[Opening WORKING DATA section]

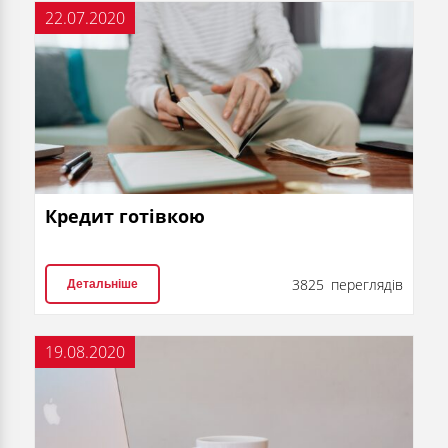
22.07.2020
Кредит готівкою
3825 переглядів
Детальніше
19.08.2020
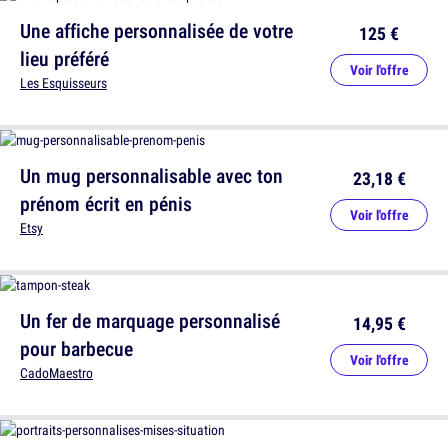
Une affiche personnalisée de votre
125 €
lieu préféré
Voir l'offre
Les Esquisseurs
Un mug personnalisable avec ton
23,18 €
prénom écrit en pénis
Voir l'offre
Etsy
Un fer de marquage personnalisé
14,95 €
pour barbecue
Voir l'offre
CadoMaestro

[Closing WORKING DATA section]
[Opening WORKING DATA section]

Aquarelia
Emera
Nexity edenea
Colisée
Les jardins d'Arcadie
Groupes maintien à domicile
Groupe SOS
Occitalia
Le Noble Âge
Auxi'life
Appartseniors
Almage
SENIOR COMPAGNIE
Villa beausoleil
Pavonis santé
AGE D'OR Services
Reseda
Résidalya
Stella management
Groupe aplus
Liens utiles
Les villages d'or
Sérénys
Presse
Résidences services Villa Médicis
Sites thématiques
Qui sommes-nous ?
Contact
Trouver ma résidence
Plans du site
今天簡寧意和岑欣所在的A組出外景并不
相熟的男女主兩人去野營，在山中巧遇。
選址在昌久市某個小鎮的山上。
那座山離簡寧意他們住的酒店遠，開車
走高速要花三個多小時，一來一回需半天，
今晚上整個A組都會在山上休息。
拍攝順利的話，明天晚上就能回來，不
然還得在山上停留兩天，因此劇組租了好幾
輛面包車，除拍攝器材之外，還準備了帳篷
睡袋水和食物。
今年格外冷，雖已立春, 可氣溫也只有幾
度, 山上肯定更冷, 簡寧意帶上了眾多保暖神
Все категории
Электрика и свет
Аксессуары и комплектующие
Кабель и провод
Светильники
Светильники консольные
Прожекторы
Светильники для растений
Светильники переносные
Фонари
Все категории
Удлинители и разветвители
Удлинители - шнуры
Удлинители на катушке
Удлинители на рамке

[Closing WORKING DATA section]

**EXERCISE AIM**
Taking the entries above, write out exactly the lines starting with the line containing "Appartseniors" and going on through the line containing "Удлинители на рамке", both included, and nothing else.

**RESULT OF THE TASK**
Appartseniors
Almage
SENIOR COMPAGNIE
Villa beausoleil
Pavonis santé
AGE D'OR Services
Reseda
Résidalya
Stella management
Groupe aplus
Liens utiles
Les villages d'or
Sérénys
Presse
Résidences services Villa Médicis
Sites thématiques
Qui sommes-nous ?
Contact
Trouver ma résidence
Plans du site
今天簡寧意和岑欣所在的A組出外景并不
相熟的男女主兩人去野營，在山中巧遇。
選址在昌久市某個小鎮的山上。
那座山離簡寧意他們住的酒店遠，開車
走高速要花三個多小時，一來一回需半天，
今晚上整個A組都會在山上休息。
拍攝順利的話，明天晚上就能回來，不
然還得在山上停留兩天，因此劇組租了好幾
輛面包車，除拍攝器材之外，還準備了帳篷
睡袋水和食物。
今年格外冷，雖已立春, 可氣溫也只有幾
度, 山上肯定更冷, 簡寧意帶上了眾多保暖神
Все категории
Электрика и свет
Аксессуары и комплектующие
Кабель и провод
Светильники
Светильники консольные
Прожекторы
Светильники для растений
Светильники переносные
Фонари
Все категории
Удлинители и разветвители
Удлинители - шнуры
Удлинители на катушке
Удлинители на рамке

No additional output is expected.